─── Given information ───

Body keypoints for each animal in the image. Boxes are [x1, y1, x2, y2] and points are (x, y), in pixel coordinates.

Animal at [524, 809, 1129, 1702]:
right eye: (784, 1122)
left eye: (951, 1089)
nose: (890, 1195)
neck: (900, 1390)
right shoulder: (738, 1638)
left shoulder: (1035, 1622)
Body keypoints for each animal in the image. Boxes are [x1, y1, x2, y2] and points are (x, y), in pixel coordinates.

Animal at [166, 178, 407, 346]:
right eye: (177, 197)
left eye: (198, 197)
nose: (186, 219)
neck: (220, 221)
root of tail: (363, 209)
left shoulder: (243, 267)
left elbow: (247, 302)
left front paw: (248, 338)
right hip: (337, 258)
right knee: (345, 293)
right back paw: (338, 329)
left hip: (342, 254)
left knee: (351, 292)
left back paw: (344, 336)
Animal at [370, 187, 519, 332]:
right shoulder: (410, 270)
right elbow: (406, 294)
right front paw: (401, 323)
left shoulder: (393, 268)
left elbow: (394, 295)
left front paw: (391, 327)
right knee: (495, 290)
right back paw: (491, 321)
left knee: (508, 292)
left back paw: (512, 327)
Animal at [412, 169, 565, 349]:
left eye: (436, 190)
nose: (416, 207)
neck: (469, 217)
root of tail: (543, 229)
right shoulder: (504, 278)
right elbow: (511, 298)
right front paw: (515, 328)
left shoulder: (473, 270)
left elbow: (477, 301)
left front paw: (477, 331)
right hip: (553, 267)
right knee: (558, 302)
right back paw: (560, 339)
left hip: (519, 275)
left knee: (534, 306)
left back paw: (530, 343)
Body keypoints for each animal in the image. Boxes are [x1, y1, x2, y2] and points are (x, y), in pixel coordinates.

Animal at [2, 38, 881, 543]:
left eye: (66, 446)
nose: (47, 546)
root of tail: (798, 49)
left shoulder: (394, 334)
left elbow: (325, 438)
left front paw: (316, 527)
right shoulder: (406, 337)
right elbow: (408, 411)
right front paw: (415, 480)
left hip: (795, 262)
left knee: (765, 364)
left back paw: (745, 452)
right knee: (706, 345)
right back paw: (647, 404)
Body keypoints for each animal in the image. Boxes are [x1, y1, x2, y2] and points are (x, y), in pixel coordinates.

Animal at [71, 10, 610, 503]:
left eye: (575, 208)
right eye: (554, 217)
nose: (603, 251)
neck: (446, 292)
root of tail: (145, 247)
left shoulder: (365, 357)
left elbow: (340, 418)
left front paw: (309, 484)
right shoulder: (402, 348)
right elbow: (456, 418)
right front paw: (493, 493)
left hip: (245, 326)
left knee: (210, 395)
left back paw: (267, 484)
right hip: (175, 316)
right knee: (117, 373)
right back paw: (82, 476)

───

_Work task_
Please give back exactly the lines of the listing above that run from the one containing "left shoulder: (394, 334)" through the one containing "right back paw: (647, 404)", and only those.

_Exercise answer_
left shoulder: (394, 334)
left elbow: (325, 438)
left front paw: (316, 527)
right shoulder: (406, 337)
right elbow: (408, 411)
right front paw: (415, 480)
left hip: (795, 262)
left knee: (765, 364)
left back paw: (745, 452)
right knee: (706, 345)
right back paw: (647, 404)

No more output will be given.